Organizations can either procure data from external sources such as Bloomberg or other vendors, collaborate with supply chain partners and business stakeholders, or use internal data from its repositories.
The general rule is, the more (relevant) data that an AI model has, the better its results. Hence, before thinking about investing resources in smart AI solutions, the organization must check if it has all the data it needs to produce meaningful results and insights.
# 3 | Avoid AI tourism
“AI is cool and PoCs are on the rise, but many of them never reach the pilot or production phase because they are not focused on solving critical business issues, do not have senior executive support or have no plan for scaling. This is called ‘AI tourism'”.
Obviously, experts cannot emphasize enough, the importance of prioritizing AI projects based on business needs and executive support.
A brilliant AI project in the finance department is less valuable than an average project in another department if the former isn’t aligned with the needs of the organization and doesn’t have the support of business leaders.
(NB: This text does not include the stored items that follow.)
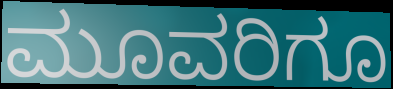
ಮೂವರಿಗೂ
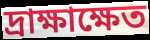
দ্রাক্ষাক্ষেত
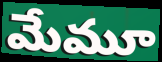
మేమూ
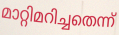
മാറ്റിമറിച്ചതെന്ന്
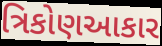
ત્રિકોણઆકાર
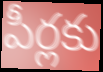
పీర్లకు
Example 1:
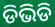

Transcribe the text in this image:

ଡିଭିଡି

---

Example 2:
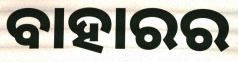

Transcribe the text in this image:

ବାହାରର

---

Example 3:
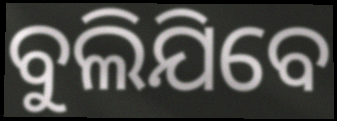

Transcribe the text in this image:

ବୁଲିଯିବେ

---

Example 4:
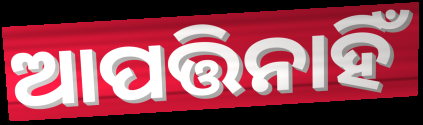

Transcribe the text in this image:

ଆପତ୍ତିନାହିଁ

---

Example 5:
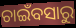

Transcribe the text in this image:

ଚାଇଁବସାରୁ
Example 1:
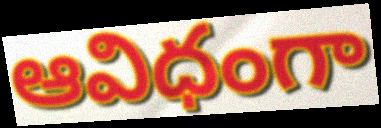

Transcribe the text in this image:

ఆవిధంగా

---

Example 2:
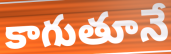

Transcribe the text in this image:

కాగుతూనే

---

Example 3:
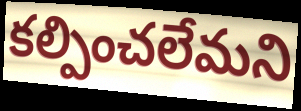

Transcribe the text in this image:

కల్పించలేమని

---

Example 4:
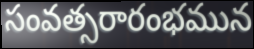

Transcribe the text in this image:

సంవత్సరారంభమున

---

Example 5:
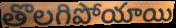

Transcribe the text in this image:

తొలగిపోయాయి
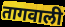
तागवाली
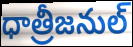
ధాత్రీజనుల్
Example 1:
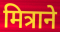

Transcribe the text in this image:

मित्राने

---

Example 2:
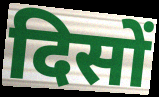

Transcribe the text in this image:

दिसों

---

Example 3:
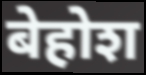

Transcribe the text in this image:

बेहोश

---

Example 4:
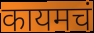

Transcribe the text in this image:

कायमचं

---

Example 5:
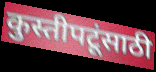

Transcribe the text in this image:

कुस्तीपटूंसाठी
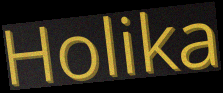
Holika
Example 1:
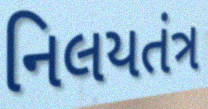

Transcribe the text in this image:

નિલયતંત્ર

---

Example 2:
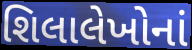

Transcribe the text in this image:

શિલાલેખોનાં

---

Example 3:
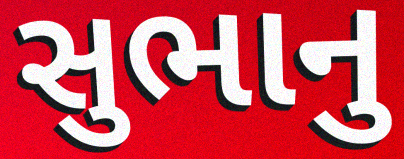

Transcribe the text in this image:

સુભાનુ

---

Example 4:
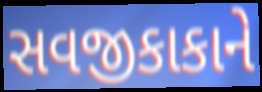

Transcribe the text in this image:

સવજીકાકાને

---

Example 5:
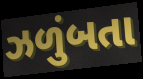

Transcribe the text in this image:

ઝળુંબતા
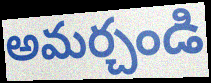
అమర్చండి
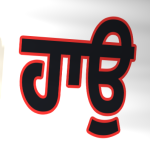
ਹਾਉ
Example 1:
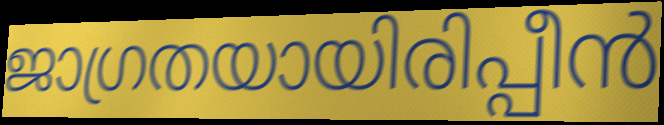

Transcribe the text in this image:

ജാഗ്രതയായിരിപ്പീൻ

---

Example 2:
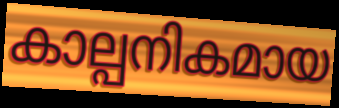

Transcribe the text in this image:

കാല്പനികമായ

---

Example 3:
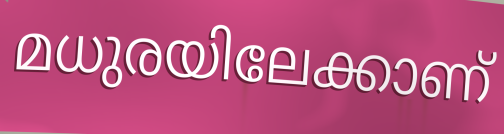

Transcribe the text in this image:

മധുരയിലേക്കാണ്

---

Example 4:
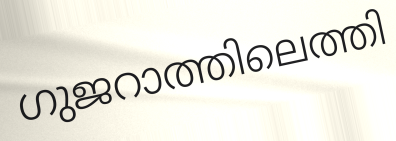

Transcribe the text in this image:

ഗുജറാത്തിലെത്തി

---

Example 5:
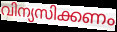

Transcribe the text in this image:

വിന്യസിക്കണം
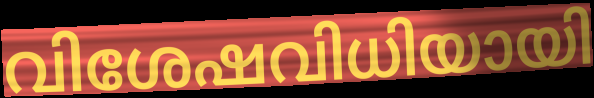
വിശേഷവിധിയായി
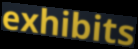
exhibits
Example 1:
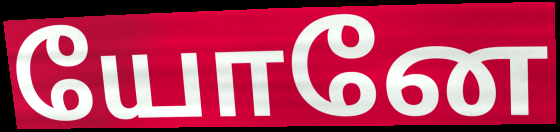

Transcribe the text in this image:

யோனே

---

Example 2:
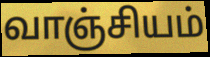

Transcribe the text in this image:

வாஞ்சியம்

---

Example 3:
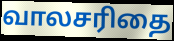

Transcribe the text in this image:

வாலசரிதை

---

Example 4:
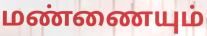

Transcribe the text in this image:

மண்ணையும்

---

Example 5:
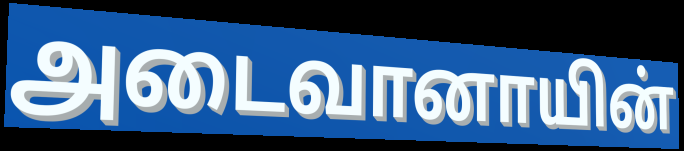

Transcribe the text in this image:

அடைவானாயின்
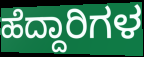
ಹೆದ್ದಾರಿಗಳ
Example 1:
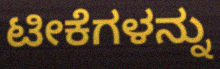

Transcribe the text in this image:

ಟೀಕೆಗಳನ್ನು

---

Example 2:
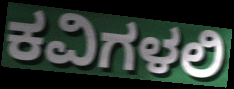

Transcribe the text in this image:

ಕವಿಗಳಲಿ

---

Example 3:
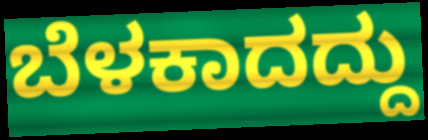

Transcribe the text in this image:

ಬೆಳಕಾದದ್ದು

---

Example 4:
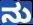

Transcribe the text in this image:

ನು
The true value of AI can only be harnessed with a solution is scaled across the enterprise.
# 4 | Change heads, hearts, and hands
“AI requires talent that understands the intersection of data and algorithms, as well as their impact on process chains and workflows.”
In the report, experts recommend that CXOs and SME leaders collaborate with experienced partners and vendors who have the know-how to not only provide an AI solution that is fit for purpose but also the ability to drive a transformation within the organization’s culture.
In order to thrive in an AI-first marketplace, organizations need to change how they think, do, and act, and the expertise of specialists — the report emphasizes — will help conserve resources and maximize returns for the organization.